Comment by theredsix
10 hours ago
Are you guys going to follow up with a paper showing EDEN results match or beat turboquant for needle in a haystack benchmarks?
10 hours ago
Are you guys going to follow up with a paper showing EDEN results match or beat turboquant for needle in a haystack benchmarks?
The note includes extensive experiments and reproduces many of the figures from the TurboQuant paper in our Section 5. Honestly, I think our case is pretty clear-cut as is. I am not sure what the overhead for those specific benchmarks would be, but we will look into it.
(In any case, I want to emphasize that TurboQuant quantizer is a private case of EDEN)
with the amount of traction this has gotten... coming with a clear set of experiments even on arxiv paper would be of great help to showcase your improvements.

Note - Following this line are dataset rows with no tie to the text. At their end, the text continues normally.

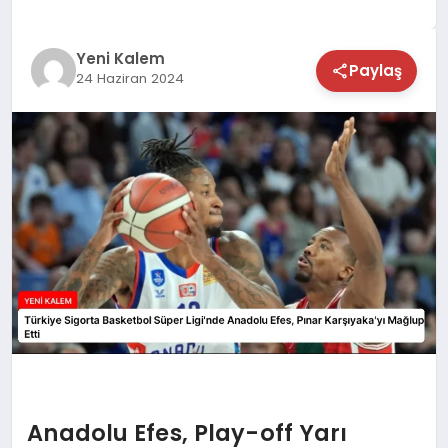
TEKNOLOJİ
Yeni Kalem
Paylaş
24 Haziran 2024
SAĞLIK
MAGAZİN
EĞİTİM
Anadolu Efes, Play-off Yarı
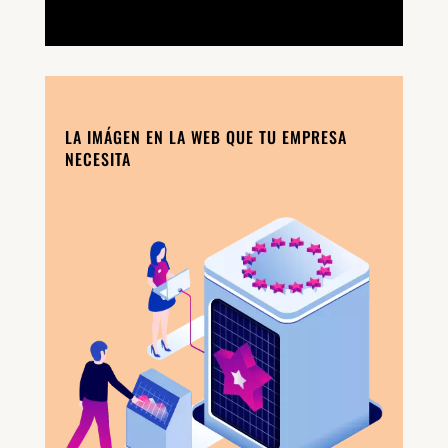
LA IMÁGEN EN LA WEB QUE TU EMPRESA
NECESITA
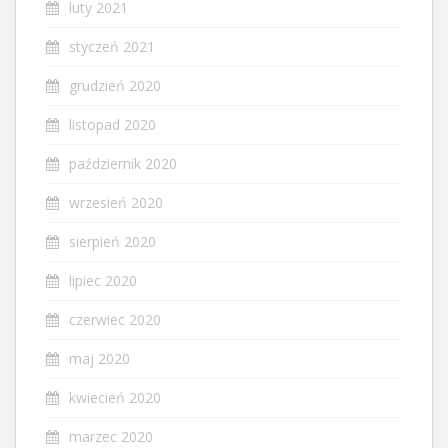
luty 2021
styczeń 2021
grudzień 2020
listopad 2020
październik 2020
wrzesień 2020
sierpień 2020
lipiec 2020
czerwiec 2020
maj 2020
kwiecień 2020
marzec 2020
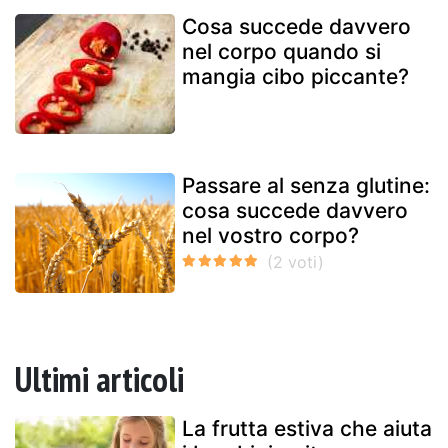
Cosa succede davvero
nel corpo quando si
mangia cibo piccante?
Passare al senza glutine:
cosa succede davvero
nel vostro corpo?
Ultimi articoli
La frutta estiva che aiuta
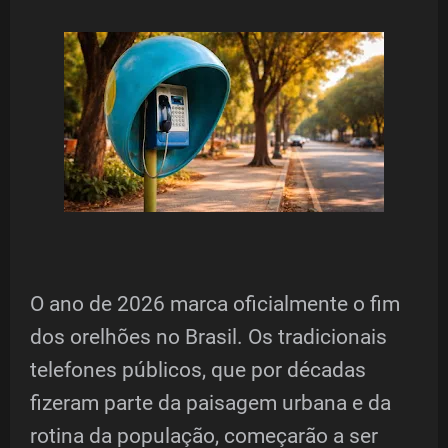
O ano de 2026 marca oficialmente o fim
dos orelhões no Brasil. Os tradicionais
telefones públicos, que por décadas
fizeram parte da paisagem urbana e da
rotina da população, começarão a ser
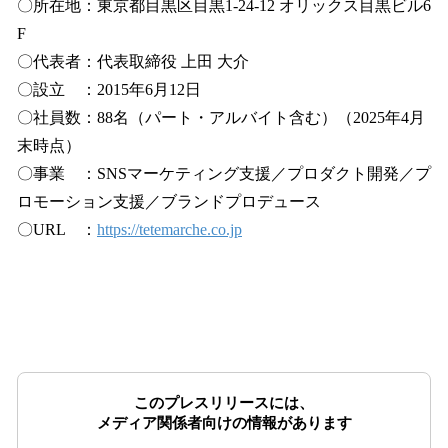
〇所在地：東京都目黒区目黒1-24-12 オリックス目黒ビル6
F
〇代表者：代表取締役 上田 大介
〇設立 ：2015年6月12日
〇社員数：88名（パート・アルバイト含む）（2025年4月
末時点）
〇事業 ：SNSマーケティング支援／プロダクト開発／プ
ロモーション支援／ブランドプロデュース
〇URL ：
https://tetemarche.co.jp
このプレスリリースには、
メディア関係者向けの情報があります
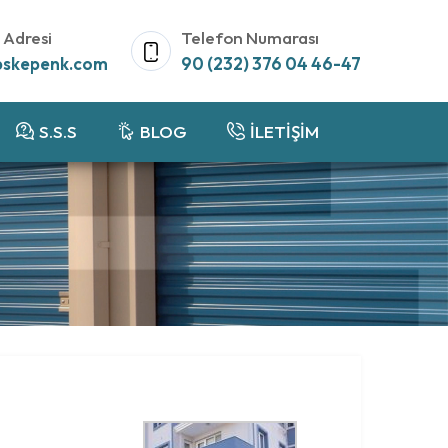
 Adresi
Telefon Numarası
bskepenk.com
90 (232) 376 04 46-47
S.S.S
BLOG
İLETİŞİM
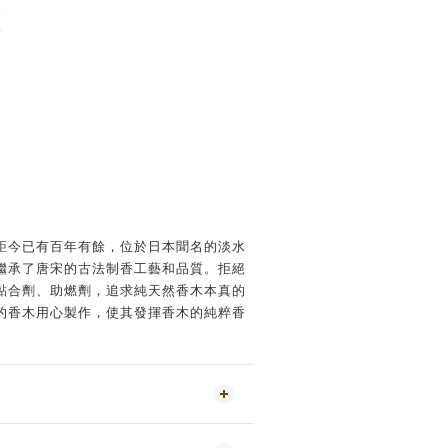
枝
枝
距今已有百年有餘，位於日本聞名的淡水
繼承了唐宋的古法制香工藝和品質。拒絕
黏合劑、助燃劑，追求純天然香木本真的
的香木用心製作，使其發揮香木的純粹香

And if they're easily reproducible, they could get integrated in the mainstream inference engines as well, as the main point here is compression with little degradation.
When you use TurboQuant, you are essentially using the EDEN quantizer under a different name applied to KV-cache.
Both EDEN and its 1-bit variant have been implemented in PyTorch, JAX, and TensorFlow across numerous open-source libraries and are used in various applications. I am currently writing a blog post that will document these in detail.
EDEN defines a scale parameter, S, for which we suggest specific optimal values for both biased and unbiased versions. As shown in the note I shared, these values lead to clear empirical improvements. Consequently, users who rely on the less optimal S value and the unbiasing method popularized by TurboQuant will generally see inferior results compared to those using EDEN with the optimal scale values suggested in our original papers.